== What to work on ==
Extract each line from the entries below that has the string "down" in it.

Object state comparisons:
*-*-*
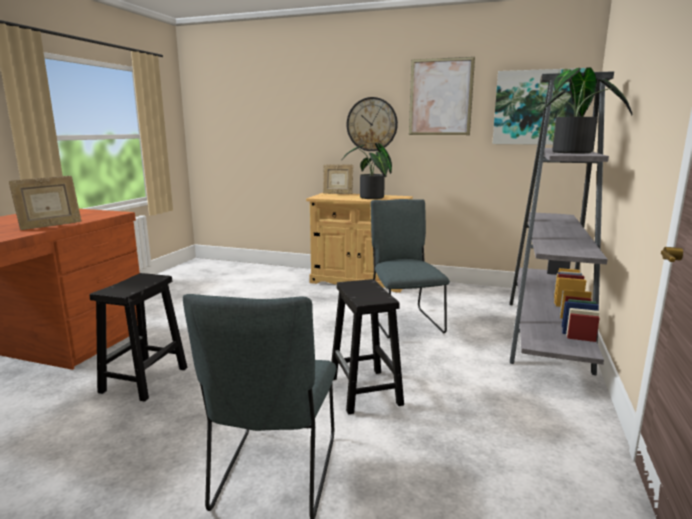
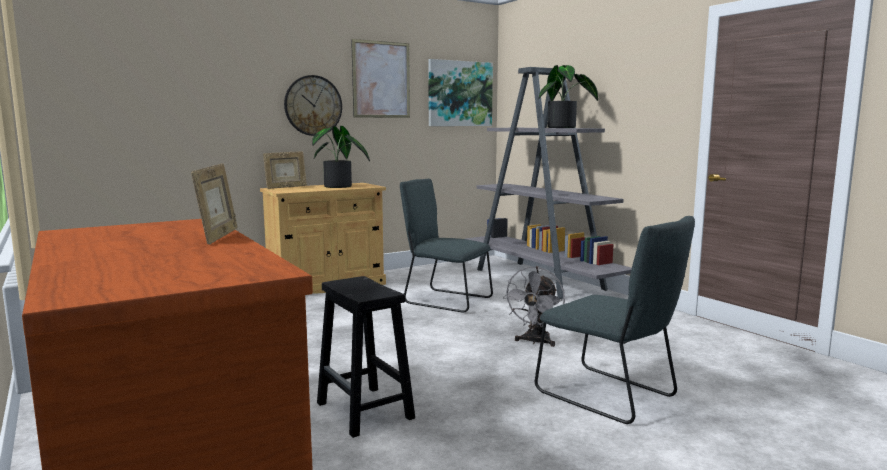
camera: 50 degrees left, 5 degrees down
black stool [331,279,404,415] -> grey fan [503,266,565,347]

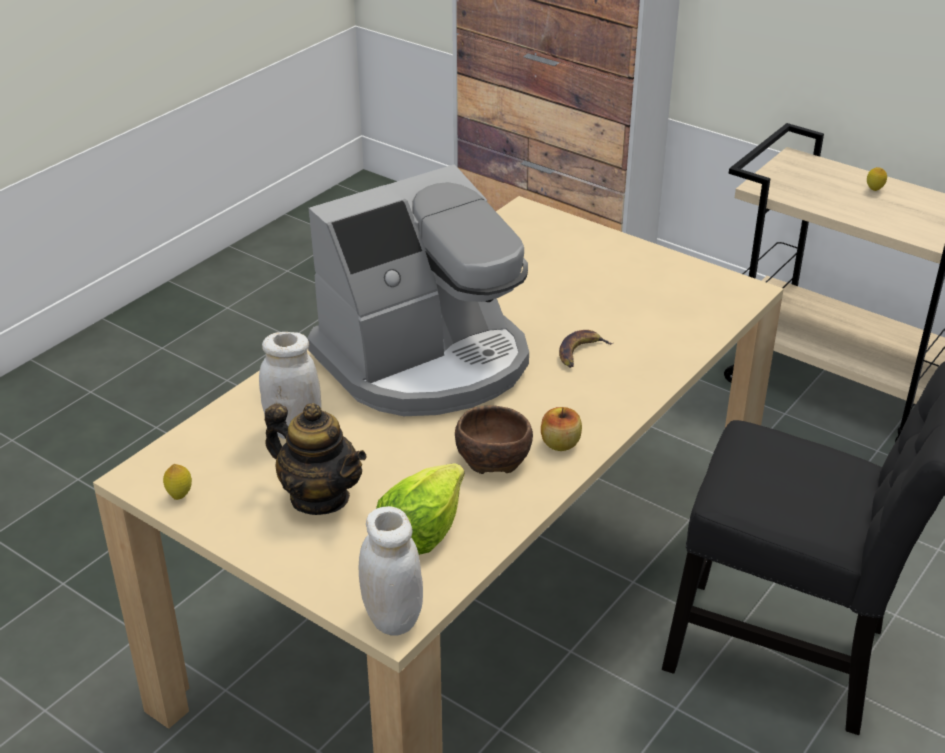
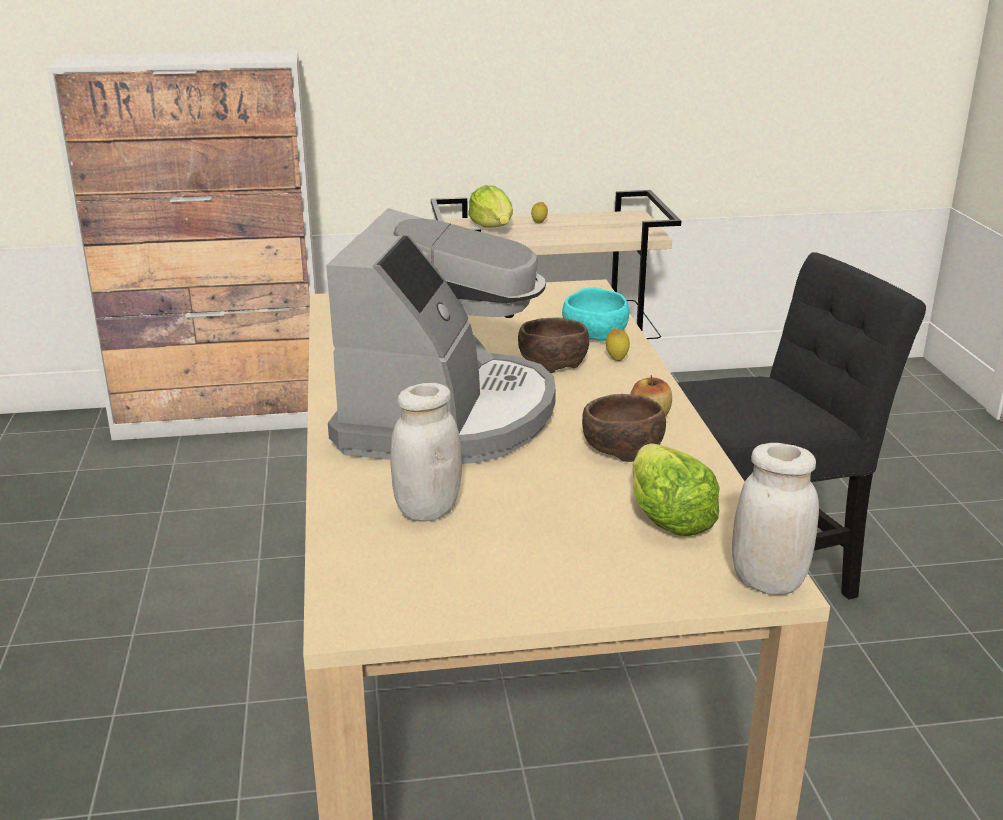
camera: 45 degrees left, 10 degrees down
lemon [163,464,192,500] -> lemon moved to [606,328,630,361]
teapot [265,403,367,515] -> none
banana [559,330,613,368] -> brown bowl [518,318,589,373]
none -> lettuce [468,185,513,228]
none -> turquoise bowl [562,287,630,342]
*-*-*
== Response area ==
camera: 50 degrees left, 5 degrees down
camera: 45 degrees left, 10 degrees down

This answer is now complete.